Ein Massenauftreten von Insekten ist immer das Ergebnis mehrerer Einflüsse. Vor allem spielen klimatische Einflüsse wie Temperatur, Feuchtigkeit und Wind eine große Rolle. Der vorausgegangene milde und schneearme Winter begünstigte das Überleben der überwinternden Raupen. Auch das zurückliegende sonnenreiche und relativ regenarme Frühjahr ermöglichte eine Massenvermehrung der gefräßigen Schädlinge.
Auch wenn in Mitteleuropa nur eine Generation der meisten Gespinstmotten sich entwickelt, so treten regelrechte Massenvermehrungen auf, die in der Natur durch den Kahlfraß verschiedener Laubbäume sehr auffällig sind.
Verbreitung und Vorkommen
Gespinstmottenarten treten in vielen Regionen Mitteleuropas auf. Ob im Flachland oder im Mittelgebirge, die gefräßigen Raupen sind bis auf 1.400 Meter an den entsprechenden Wirtspflanzen anzutreffen.
Vorzugsweise an Autobahnen und Straßen, aber auch gelegentlich in Hausgärten, Parkanlagen oder Waldrändern tauchen die nicht zu übersehenden Fraßschäden und Gespinstbildungen an speziellen Strauch- und Baumarten auf. So ist es vor allen Dingen die Traubenkirsche (Prunus padus), die von der Traubenkirschen-Gespinstmotte (Yponomeuta evonymellus) befallen wird.
Gespinstmotten sind regelrechte Nahrungsspezialisten, die in unserer Region in fünf verschiedenen Arten schädigen. Neben der Traubenkirsche werden auch das Pfaffenhütchen (Euonymus europaeus), Pflaumenbäume, Apfelbäume und Schlehen (Prunus spinosa) von der speziellen Gespinstmotte attackiert.

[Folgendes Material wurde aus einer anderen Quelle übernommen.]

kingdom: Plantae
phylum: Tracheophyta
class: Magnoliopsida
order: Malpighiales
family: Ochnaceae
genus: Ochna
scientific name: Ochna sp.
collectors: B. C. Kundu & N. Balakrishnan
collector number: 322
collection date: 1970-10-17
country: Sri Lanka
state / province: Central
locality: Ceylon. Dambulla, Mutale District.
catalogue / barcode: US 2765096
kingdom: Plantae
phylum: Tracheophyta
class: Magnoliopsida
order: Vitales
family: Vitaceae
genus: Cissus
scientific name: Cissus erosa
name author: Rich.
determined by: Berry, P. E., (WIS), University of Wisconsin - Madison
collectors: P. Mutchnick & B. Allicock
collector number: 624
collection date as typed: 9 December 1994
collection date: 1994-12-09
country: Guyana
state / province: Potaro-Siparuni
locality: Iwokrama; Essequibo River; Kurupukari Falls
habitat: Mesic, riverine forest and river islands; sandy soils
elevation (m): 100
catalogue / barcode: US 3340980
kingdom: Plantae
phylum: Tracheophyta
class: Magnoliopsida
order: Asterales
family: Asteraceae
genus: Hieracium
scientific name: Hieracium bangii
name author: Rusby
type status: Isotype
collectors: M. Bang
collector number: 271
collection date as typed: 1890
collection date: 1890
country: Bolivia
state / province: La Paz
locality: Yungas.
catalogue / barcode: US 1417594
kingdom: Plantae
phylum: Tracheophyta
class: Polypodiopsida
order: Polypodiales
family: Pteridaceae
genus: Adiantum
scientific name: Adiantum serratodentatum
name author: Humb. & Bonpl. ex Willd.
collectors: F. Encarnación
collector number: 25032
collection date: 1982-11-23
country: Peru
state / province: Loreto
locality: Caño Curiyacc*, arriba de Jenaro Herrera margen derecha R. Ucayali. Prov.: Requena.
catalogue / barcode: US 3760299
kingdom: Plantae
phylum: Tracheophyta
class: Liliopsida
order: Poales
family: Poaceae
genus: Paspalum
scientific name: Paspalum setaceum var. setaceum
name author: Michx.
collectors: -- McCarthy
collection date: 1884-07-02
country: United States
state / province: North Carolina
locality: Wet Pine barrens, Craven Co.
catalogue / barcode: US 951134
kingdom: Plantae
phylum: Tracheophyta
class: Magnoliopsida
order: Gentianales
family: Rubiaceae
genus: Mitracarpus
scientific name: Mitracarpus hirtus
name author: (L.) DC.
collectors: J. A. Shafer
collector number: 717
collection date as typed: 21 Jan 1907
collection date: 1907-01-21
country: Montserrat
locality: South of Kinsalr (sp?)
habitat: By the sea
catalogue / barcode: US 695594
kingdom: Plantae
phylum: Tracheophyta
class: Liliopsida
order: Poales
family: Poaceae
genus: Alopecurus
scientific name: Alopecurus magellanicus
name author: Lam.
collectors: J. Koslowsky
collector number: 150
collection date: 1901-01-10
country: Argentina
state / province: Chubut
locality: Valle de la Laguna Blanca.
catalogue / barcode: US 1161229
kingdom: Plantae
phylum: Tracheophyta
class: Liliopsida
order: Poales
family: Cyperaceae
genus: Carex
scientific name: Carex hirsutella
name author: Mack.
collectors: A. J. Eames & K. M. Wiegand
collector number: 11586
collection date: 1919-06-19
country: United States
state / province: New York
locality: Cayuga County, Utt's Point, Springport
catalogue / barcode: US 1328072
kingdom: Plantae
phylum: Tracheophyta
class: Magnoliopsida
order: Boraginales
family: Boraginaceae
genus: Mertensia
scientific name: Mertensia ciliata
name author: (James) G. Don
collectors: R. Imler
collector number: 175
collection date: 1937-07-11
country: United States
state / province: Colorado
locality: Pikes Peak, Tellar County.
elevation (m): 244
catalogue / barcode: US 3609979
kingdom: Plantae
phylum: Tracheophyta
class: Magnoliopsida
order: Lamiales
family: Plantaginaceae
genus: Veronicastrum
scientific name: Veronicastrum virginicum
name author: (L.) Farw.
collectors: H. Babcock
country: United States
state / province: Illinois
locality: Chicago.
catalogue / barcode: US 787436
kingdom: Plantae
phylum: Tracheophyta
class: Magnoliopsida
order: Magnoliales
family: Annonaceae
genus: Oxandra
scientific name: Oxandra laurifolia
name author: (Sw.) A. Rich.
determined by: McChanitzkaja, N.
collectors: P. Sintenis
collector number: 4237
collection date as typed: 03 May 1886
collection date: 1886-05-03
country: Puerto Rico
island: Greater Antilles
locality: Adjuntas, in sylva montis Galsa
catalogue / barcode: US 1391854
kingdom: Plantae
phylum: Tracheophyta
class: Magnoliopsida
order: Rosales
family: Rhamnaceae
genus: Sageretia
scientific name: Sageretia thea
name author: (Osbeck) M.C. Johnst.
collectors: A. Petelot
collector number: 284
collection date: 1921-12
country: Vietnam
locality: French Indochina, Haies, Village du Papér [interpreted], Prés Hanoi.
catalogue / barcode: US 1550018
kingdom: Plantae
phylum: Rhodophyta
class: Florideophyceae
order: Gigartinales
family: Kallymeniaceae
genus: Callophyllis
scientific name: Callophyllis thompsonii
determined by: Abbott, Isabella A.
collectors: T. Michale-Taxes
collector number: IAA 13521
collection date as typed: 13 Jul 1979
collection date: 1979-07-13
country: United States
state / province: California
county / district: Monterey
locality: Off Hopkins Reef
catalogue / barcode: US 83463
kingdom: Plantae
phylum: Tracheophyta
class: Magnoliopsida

Betrachtet man die eingesponnenen Äste und Stämme etwas genauer, entdeckt man die graugelben und bis zu zwei Zentimeter großen, mit dunklen, reihenförmigen Punkten ausgestatteten Raupen, die unter dem Schutz des dichten Gespinstes die Bäume und Sträucher völlig kahl gefressen haben. Ein Teil der Tiere versucht über Abseilen oder abwärts Kriechen an den Hauptstämmen neue Futterpflanzen zu finden, was aber in der Regel nicht möglich ist und ein Teil der Raupenkolonie verhungert.
Dichte Gespinste schützen vor Feinden
Die Gespinste geben den Raupen Schutz gegen Wind und Wetter. Auch bieten sie Schutz vor den natürlich vorkommenden Fressfeinden wie z.B. Vögel oder gar Ameisen, die den Puppen nachstellen und sie dezimieren. Außerdem gibt es verschiedene parasitierende Feinde, zu denen die Schlupfwespen, Erzwespen oder Raubfliegen gezählt werden können.
Nach dem Kahlfraß erfolgt mit Hilfe der Gespinste die Verpuppung auf dem Baum, die zu dichten Gespinstballen gebildet werden. Im Monat Juli/August schlüpfen die kleinen weißen Falter mit schwarzen Punkten, die eine Größe von zwei Zentimetern Flügelspannweite erreichen. Das Leben der Schmetterlinge ist mit wenigen Tagen im Juli/August recht kurz und endet mit der Eiablage, für die Entwicklung der nächsten Generation im folgenden Jahr.
Mögliche wirtschaftliche Schäden oder Gefahren
Auch wenn die gespenstische Attacke dramatisch aussieht, so bedeutet das für die betroffenen Bäume aber nicht das Aus. Nach kurzer Zeit erfolgt ein Neuaustrieb, der dann auch nicht mehr befallen wird.
Beim Erkennen der ersten Gespinste von Apfel- oder auch Pflaumengespinstmotten sollte der Hobbygärtner frühzeitig eingreifen, sonst könnten Einbußen der Ernte möglich sein. Die einfachste Art, die lästigen Raupen loszuwerden, ist ein frühzeitiges Herausschneiden der Gespinstnester oder der anfänglich befallenen Zweige. Für den Menschen besteht bei der manuellen Beseitigung keine Gefahr, wie etwa bei den Raupen des Eichenprozessionsspinners, denn die Raupen der Gespinstmotten haben keine gefährlichen Nesselhaare.
Bei einem stärkeren Befall ist es möglich, natürliche Präparate mit dem Wirkstoff des Neembaumes oder ein biologisches Präparat mit dem Wirkstoff Bacillus thuringiensis, einzusetzen. Jedoch ist es bei größeren Bäumen schwierig, eine Benetzung der Blätter, die zur Wirksamkeit erforderlich ist, zu erreichen.